= Bombay City Improvement Trust =

Trust

The City of Bombay Improvement Trust (BIT) was created on 9 In December 1898, in response to the Bombay plague epidemic of 1896, the Bombay Chamber of Commerce approached Governor Lord Sandhurst to ensure “the destruction of insanitary [sic] property and the thorough cleansing of the city and suburbs" after the 1897 International Sanitary Conference in Venice threatened to quarantine ships from Bombay.

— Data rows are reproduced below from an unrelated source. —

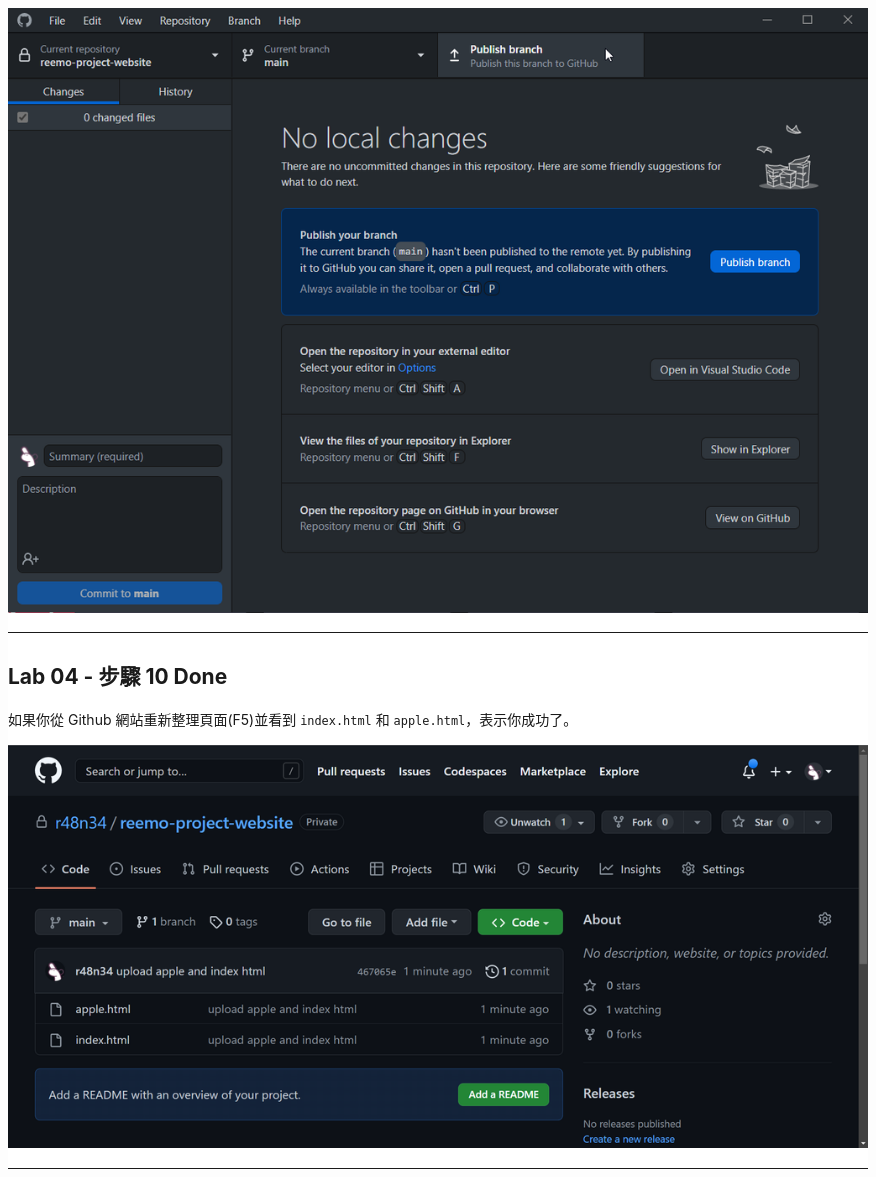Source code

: ![w:650](./images/git6.png)

---

## Lab 04 - 步驟 10 Done
如果你從 Github 網站重新整理頁面(F5)並看到 `index.html` 和 `apple.html`，表示你成功了。

![w:850](./images/git7.png)

---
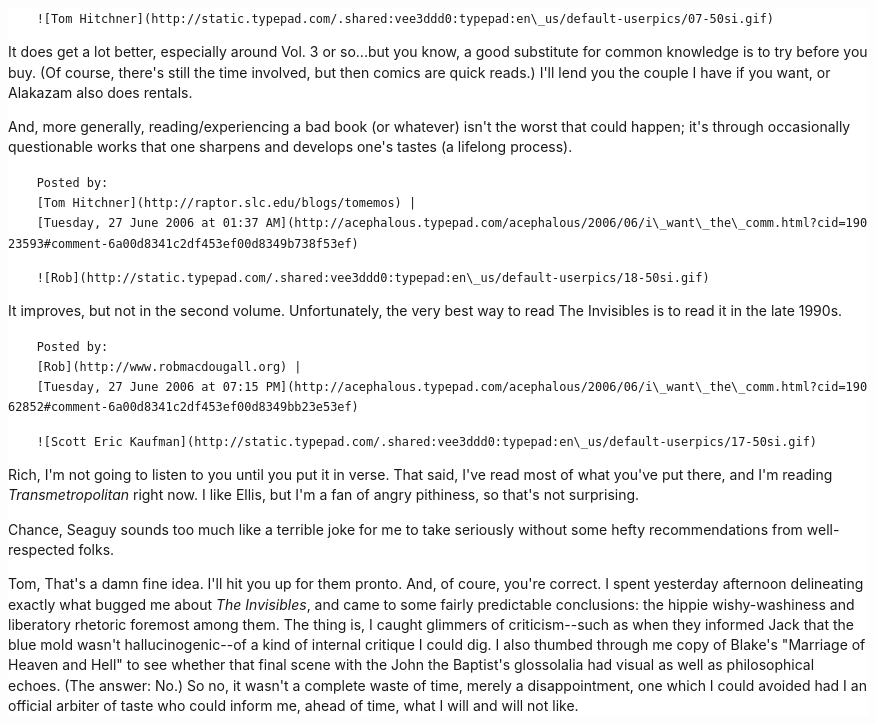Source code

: []()

	

		![Tom Hitchner](http://static.typepad.com/.shared:vee3ddd0:typepad:en\_us/default-userpics/07-50si.gif)
	

	

		

It does get a lot better, especially around Vol. 3 or so...but you know, a good substitute for common knowledge is to try before you buy.  (Of course, there's still the time involved, but then comics are quick reads.)  I'll lend you the couple I have if you want, or Alakazam also does rentals.

And, more generally, reading/experiencing a bad book (or whatever) isn't the worst that could happen; it's through occasionally questionable works that one sharpens and develops one's tastes (a lifelong process).

	

		Posted by:
		[Tom Hitchner](http://raptor.slc.edu/blogs/tomemos) |
		[Tuesday, 27 June 2006 at 01:37 AM](http://acephalous.typepad.com/acephalous/2006/06/i\_want\_the\_comm.html?cid=19023593#comment-6a00d8341c2df453ef00d8349b738f53ef)

[]()

	

		![Rob](http://static.typepad.com/.shared:vee3ddd0:typepad:en\_us/default-userpics/18-50si.gif)
	

	

		

It improves, but not in the second volume. Unfortunately, the very best way to read The Invisibles is to read it in the late 1990s.

	

		Posted by:
		[Rob](http://www.robmacdougall.org) |
		[Tuesday, 27 June 2006 at 07:15 PM](http://acephalous.typepad.com/acephalous/2006/06/i\_want\_the\_comm.html?cid=19062852#comment-6a00d8341c2df453ef00d8349bb23e53ef)

[]()

	

		![Scott Eric Kaufman](http://static.typepad.com/.shared:vee3ddd0:typepad:en\_us/default-userpics/17-50si.gif)
	

	

		

Rich, I'm not going to listen to you until you put it in verse.  That said, I've read most of what you've put there, and I'm reading _Transmetropolitan_ right now.  I like Ellis, but I'm a fan of angry pithiness, so that's not surprising.

Chance, Seaguy sounds too much like a terrible joke for me to take seriously without some hefty recommendations from well-respected folks.

Tom, That's a damn fine idea.  I'll hit you up for them pronto.  And, of coure, you're correct.  I spent yesterday afternoon delineating exactly what bugged me about _The Invisibles_, and came to some fairly predictable conclusions: the hippie wishy-washiness and liberatory rhetoric foremost among them.  The thing is, I caught glimmers of criticism--such as when they informed Jack that the blue mold wasn't hallucinogenic--of a kind of internal critique I could dig.  I also thumbed through me copy of Blake's "Marriage of Heaven and Hell" to see whether that final scene with the John the Baptist's glossolalia had visual as well as philosophical echoes.  (The answer: No.)  So no, it wasn't a complete waste of time, merely a disappointment, one which I could avoided had I an official arbiter of taste who could inform me, ahead of time, what I will and will not like.

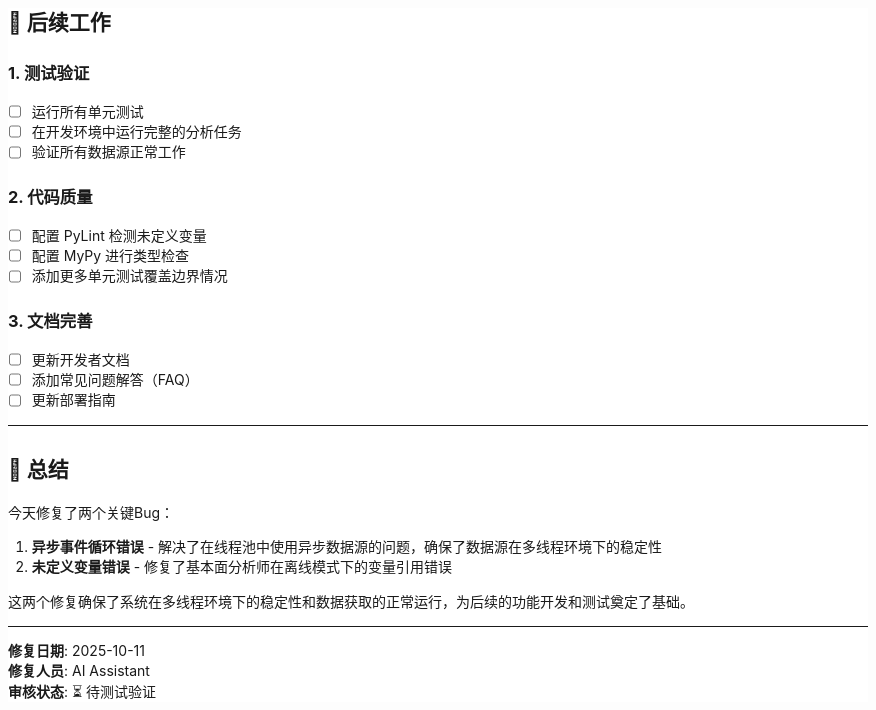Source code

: ## 🎯 后续工作

### 1. 测试验证
- [ ] 运行所有单元测试
- [ ] 在开发环境中运行完整的分析任务
- [ ] 验证所有数据源正常工作

### 2. 代码质量
- [ ] 配置 PyLint 检测未定义变量
- [ ] 配置 MyPy 进行类型检查
- [ ] 添加更多单元测试覆盖边界情况

### 3. 文档完善
- [ ] 更新开发者文档
- [ ] 添加常见问题解答（FAQ）
- [ ] 更新部署指南

---

## 🎉 总结

今天修复了两个关键Bug：

1. **异步事件循环错误** - 解决了在线程池中使用异步数据源的问题，确保了数据源在多线程环境下的稳定性
2. **未定义变量错误** - 修复了基本面分析师在离线模式下的变量引用错误

这两个修复确保了系统在多线程环境下的稳定性和数据获取的正常运行，为后续的功能开发和测试奠定了基础。

---

**修复日期**: 2025-10-11  
**修复人员**: AI Assistant  
**审核状态**: ⏳ 待测试验证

The BIT was modeled on contemporary English and Scottish town-planning institutions and "possessed the authority not only to build housing, but also to demolish slums and widen roads, and improve sanitation, particularly in the “problematic” working-class neighborhoods."

== Organisation ==
British colonial officials constructed the BIT's board to "guarantee the basic framework of property rights." The board was dominated by members favourable to commercial and industrial interests; four members represented the Bombay Municipal Corporation (BMC), and the Bombay Millowners’ Association, the Bombay Chamber of Commerce and Port Trust.

== Activities ==
The CIT widened roads in the central, crowded, parts of the town. A new east-west road, the Princess Street, was constructed to channel the sea air into the centre of the crowded residential areas. The north-south Sydenham Road (now Mohammedali Road) was also constructed with this end in view.

The Dadar-Matunga-Wadala-Sion suburban development was started in 1899 with the express purpose of relieving congestion to the south. Well-laid out plots, with mixed land-use patterns marked these sections. Completed in 1900, access to these parts were through the newly completed Mohammedali Road.